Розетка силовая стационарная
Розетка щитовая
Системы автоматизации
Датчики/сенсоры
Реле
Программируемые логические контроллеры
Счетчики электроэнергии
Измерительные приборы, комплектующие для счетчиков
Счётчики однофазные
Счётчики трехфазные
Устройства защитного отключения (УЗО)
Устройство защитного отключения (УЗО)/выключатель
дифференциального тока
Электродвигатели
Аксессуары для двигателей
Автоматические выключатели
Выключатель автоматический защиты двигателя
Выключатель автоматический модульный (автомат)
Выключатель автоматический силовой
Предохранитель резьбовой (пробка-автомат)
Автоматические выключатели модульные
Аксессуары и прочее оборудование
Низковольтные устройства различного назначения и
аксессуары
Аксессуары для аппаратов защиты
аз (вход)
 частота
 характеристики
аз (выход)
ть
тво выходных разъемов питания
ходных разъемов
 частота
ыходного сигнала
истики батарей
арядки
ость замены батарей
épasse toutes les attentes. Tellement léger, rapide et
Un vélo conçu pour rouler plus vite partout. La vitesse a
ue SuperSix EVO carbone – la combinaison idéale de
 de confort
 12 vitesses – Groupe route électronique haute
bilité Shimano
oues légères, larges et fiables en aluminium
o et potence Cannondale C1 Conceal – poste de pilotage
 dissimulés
---
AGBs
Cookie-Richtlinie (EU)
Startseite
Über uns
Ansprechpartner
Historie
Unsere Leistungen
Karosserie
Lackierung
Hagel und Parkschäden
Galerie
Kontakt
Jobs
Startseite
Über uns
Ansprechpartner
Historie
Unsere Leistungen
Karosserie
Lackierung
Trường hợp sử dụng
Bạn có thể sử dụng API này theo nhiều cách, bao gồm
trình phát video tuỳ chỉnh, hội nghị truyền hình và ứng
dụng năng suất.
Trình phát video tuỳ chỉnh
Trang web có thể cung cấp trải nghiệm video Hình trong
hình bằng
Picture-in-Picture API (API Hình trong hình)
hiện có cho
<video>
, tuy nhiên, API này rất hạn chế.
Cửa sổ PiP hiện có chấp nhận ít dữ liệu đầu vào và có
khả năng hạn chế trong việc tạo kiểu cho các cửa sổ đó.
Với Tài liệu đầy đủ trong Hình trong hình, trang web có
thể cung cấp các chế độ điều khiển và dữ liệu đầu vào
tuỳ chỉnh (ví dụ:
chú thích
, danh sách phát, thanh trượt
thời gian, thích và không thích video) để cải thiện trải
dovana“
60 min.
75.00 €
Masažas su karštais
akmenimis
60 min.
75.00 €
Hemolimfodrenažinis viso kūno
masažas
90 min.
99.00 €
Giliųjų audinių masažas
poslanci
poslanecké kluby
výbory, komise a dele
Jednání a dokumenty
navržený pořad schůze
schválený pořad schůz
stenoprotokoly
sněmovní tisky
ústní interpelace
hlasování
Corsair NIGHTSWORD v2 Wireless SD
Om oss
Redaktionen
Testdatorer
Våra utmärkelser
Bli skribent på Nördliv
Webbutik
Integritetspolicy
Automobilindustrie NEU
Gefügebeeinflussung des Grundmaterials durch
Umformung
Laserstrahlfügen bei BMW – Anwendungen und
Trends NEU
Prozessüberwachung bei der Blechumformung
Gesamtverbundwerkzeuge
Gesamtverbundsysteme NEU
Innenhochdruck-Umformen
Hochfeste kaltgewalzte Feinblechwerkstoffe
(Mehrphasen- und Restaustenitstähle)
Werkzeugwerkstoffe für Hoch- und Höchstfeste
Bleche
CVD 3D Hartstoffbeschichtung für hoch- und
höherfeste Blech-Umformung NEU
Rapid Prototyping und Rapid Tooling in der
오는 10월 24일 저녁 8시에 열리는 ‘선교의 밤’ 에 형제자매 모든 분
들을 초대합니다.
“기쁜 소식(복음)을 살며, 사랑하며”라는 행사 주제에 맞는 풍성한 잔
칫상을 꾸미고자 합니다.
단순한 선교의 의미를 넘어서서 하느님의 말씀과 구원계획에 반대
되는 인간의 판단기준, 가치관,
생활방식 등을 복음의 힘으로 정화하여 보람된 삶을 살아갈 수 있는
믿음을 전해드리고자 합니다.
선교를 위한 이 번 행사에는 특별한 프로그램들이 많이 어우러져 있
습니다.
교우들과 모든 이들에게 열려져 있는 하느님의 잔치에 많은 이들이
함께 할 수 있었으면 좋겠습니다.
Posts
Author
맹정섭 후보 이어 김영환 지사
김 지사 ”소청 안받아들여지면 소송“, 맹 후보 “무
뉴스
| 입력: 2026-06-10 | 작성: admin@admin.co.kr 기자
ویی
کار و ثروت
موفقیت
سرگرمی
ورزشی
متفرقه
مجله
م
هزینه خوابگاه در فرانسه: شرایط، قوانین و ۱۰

# Your assignment:
Update the lines from the one containing "Розетка силовая стационарная" through the one containing "Устройства защитного отключения (УЗО)", inclusive, so that "Реле" becomes "Контакторы" and nothing else changes. Return only those lines.

# Output below:
Розетка силовая стационарная
Розетка щитовая
Системы автоматизации
Датчики/сенсоры
Контакторы
Программируемые логические контроллеры
Счетчики электроэнергии
Измерительные приборы, комплектующие для счетчиков
Счётчики однофазные
Счётчики трехфазные
Устройства защитного отключения (УЗО)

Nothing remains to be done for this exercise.